## READING TEXT

Net K Secretion in Thick Ascending Limb in Mice on Low Na High K Diet

A low Na and high K diet is considered a healthy choice for its cardiovascular benefits. Understanding the effect of such diet on renal handling of K is imperative for choosing effective diuretics and preventing hyperkalemia and hypokalemia. Wild‐type (WT) and Ca‐activated K channel (BK) β4‐subunit knockout mice (KO) were fed either control or a low Na high K diet (LNaHK) for 7‐10 days (all groups: N 蠅 4). Urine samples were collected from mice in metabolic cages 12 hours after intra‐peritoneal injection of vehicle (veh), furosemide (furo), amiloride (amil), or furo + amil. In WT on a control diet, the urinary K excretion (UKV, μmol/day) was higher in furo‐treated mice compared to veh due to increased distal flow (furo: 390 ± 48 vs veh: 297 ± 26). However, in WT on LNaHK, UKV was significantly lower in furo‐treated mice compared to veh despite increased distal flow (furo: 609 ± 113 vs veh: 1057 ± 121). Furo + Amil treatment decreased UKV more than either drug alone in WT on LNaHK (furo + amil: 143 ± 41; furo: 609 ± 113; amil: 413 ± 68). In KO on LNaHK, however, UKV was not different between furo and veh groups (furo: 571 ± 80 vs veh: 464 ± 80). Using HPLC, we found the furosemide concentrations in plasma of both WT and KO mice were 2.3 μM and 1.4 μM 2 hours and 6 hours, respectively, after treatment, which would inhibit the basolateral NKCC1 in the collecting ducts by only 20%. Immunofluorescence staining showed that BK was also expressed in the apical membrane of medullary collecting ducts (MCD) of LNaHK for WT, but not KO. These results suggest that there is a net K secretion in the thick ascending limb of loop of Henle in mice on the LNaHK diet, which is dependent on the BK‐mediated K recycling and high interstitial K concentration in the MCD.

## GIVEN INFORMATION
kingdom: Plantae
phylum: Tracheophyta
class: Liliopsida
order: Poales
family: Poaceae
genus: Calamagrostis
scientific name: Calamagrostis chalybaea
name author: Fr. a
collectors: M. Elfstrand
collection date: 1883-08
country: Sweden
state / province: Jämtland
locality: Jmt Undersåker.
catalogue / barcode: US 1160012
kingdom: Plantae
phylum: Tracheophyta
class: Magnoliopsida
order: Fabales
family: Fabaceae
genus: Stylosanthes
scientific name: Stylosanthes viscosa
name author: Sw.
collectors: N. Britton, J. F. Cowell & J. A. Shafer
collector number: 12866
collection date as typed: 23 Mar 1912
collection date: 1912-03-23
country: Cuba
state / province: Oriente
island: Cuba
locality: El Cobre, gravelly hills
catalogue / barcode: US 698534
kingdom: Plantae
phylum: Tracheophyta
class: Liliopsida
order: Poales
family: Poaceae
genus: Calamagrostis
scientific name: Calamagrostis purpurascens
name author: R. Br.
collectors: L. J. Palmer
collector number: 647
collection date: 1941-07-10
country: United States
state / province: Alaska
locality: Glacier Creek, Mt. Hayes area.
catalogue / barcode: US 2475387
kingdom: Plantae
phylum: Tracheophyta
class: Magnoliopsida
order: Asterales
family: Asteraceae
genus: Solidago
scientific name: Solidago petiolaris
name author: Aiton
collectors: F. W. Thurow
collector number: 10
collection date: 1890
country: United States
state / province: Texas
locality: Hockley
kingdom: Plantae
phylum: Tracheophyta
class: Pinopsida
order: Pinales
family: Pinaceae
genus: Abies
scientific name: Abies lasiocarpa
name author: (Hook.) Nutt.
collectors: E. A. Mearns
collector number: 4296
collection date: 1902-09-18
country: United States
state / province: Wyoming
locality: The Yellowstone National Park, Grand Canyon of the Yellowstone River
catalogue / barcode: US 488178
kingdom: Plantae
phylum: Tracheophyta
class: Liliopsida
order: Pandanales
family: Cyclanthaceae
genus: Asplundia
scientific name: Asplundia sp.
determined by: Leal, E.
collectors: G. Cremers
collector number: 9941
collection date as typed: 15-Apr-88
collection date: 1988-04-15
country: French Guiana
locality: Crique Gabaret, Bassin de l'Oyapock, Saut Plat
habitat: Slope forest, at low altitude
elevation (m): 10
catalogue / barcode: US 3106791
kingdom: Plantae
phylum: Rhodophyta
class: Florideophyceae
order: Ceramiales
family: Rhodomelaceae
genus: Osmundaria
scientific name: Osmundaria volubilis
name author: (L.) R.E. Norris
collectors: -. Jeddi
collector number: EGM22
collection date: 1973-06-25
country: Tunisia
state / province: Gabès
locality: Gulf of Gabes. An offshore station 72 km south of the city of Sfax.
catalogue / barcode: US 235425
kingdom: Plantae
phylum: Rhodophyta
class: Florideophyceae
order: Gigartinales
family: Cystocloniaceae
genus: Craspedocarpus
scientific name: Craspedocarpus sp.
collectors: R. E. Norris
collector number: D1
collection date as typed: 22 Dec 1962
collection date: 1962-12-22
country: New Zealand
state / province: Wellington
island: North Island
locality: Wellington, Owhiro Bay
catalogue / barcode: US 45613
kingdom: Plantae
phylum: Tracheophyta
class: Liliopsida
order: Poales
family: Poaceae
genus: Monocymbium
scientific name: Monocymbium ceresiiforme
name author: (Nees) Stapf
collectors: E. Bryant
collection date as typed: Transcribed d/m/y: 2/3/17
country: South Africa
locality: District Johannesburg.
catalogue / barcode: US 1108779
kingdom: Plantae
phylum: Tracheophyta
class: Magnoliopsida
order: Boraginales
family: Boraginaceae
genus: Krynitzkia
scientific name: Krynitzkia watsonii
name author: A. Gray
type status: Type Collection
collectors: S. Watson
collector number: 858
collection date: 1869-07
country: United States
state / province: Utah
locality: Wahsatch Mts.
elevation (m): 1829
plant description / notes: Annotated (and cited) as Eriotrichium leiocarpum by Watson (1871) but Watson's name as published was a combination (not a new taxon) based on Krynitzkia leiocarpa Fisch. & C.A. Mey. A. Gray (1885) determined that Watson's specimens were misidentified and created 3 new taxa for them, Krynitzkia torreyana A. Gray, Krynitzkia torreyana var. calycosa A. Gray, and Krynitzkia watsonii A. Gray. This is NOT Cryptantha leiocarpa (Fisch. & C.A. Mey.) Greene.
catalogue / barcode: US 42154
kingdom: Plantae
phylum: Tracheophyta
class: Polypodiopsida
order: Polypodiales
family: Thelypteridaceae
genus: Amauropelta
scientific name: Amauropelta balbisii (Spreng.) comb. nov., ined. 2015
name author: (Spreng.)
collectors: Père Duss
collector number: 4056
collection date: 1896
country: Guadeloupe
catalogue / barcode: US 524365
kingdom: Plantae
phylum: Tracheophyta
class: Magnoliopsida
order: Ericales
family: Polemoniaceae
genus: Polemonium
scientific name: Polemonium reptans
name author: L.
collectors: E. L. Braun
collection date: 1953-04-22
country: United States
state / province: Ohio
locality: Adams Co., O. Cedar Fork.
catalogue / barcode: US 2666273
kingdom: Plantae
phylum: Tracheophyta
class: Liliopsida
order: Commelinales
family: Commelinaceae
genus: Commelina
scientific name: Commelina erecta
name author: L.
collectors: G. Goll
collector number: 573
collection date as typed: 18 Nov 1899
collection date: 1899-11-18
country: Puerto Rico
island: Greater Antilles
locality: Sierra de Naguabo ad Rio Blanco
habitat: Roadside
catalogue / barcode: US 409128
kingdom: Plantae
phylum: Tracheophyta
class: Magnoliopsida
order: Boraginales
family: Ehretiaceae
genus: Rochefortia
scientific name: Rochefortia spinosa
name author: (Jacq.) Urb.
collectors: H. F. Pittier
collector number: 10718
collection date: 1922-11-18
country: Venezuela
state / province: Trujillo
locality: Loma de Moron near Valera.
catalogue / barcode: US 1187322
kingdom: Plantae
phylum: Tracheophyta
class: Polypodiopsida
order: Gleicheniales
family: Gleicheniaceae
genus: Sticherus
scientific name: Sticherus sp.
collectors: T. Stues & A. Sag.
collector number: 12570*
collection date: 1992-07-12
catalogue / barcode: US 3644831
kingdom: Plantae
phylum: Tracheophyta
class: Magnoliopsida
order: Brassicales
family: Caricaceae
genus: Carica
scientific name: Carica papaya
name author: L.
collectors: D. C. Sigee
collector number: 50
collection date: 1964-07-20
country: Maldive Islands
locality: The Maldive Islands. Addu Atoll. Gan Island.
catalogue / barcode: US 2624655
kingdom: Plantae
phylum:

## WHAT TO WORK ON
Answer these questions from the text on net K secretion in mice on a low Na high K diet:
1. For how many days were the mice fed the control or LNaHK diet?
2. What was the UKV of WT mice on LNaHK that received furo + amil?
3. In which membrane of the medullary collecting ducts did immunofluorescence staining show BK?

## EXERCISE OUTPUT
1. 7–10 days.
2. 143 ± 41 μmol/day.
3. The apical membrane, in WT mice on LNaHK but not in KO mice.